Beam search TopK improvement (#13594)
### Description
<!-- Describe your changes. -->
TopK in BeamSearch retrieves top 2*beam next tokens based on logit
score, specifically computing top [batch, 2*beam] tokens based on score
[batch, beam, vocab_size].
### Motivation and Context
<!-- - Why is this change required? What problem does it solve?
- If it fixes an open issue, please link to the issue here. -->
Current implementation use batch as the grid and each thread block
compute top 2*beam from [beam, vocab_size]. It is inefficient because:
1. batch size is usually small( <32) and can not fully leverage GPU's
SMs; 2. vocab_size is usually more than 50k. It is inefficient to
compute 50k * beam in one thread block.
This PR split the topk computation into multiple stages:
- for small beam size, split [batch, beam, vocab_size] to [batch, beam,
parts_of_vocab, vocab_size_per_part]
- 1st stage, each thread block compute top 2*beam from
vocab_sizer_per_part and gets [batch, beam, parts_of_vocab, 2*beam]
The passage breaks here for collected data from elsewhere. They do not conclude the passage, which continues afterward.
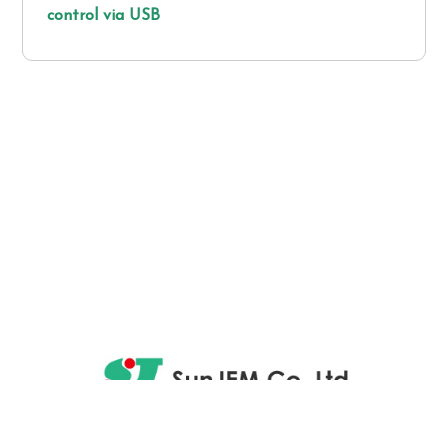
control via USB
4731, Taguchi, Saku-shi, Nagano-ken 384-0412, Japan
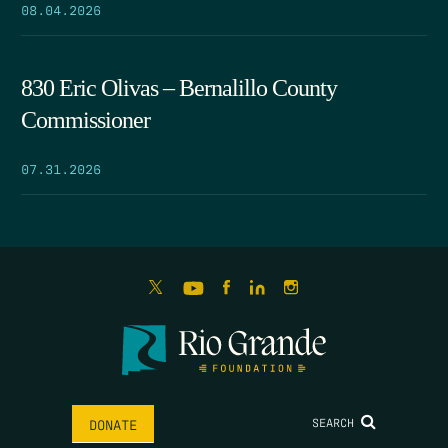
08.04.2026
830 Eric Olivas – Bernalillo County
Commissioner
07.31.2026
SEARCH
DONATE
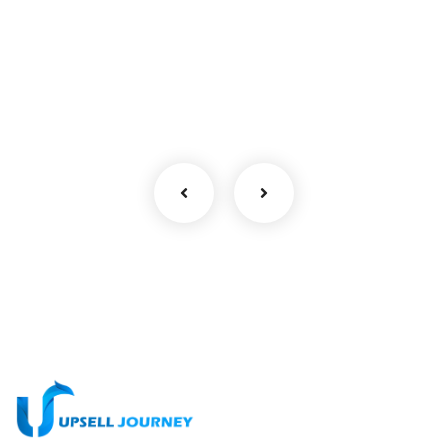
No, thanks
- 2nd stage, each thread block compute top 2*beam from parts_of_vocab
*(2*beam} and gets [batch, beam, 2*beam]
- last stage, compute [batch, 2*beam] from [batch, beam, 2*beam]
- for large beam size, 1st stage computes [batch, beam, 2*beam] from
[batch, beam, vocab_size] and 2nd stage computes [batch, 2*beam] from
[batch, beam, 2*beam].
With the change, performance improves a lot, it reduces ~100us from 2ms
for batch:4, beam:4, vocab_size:~50k.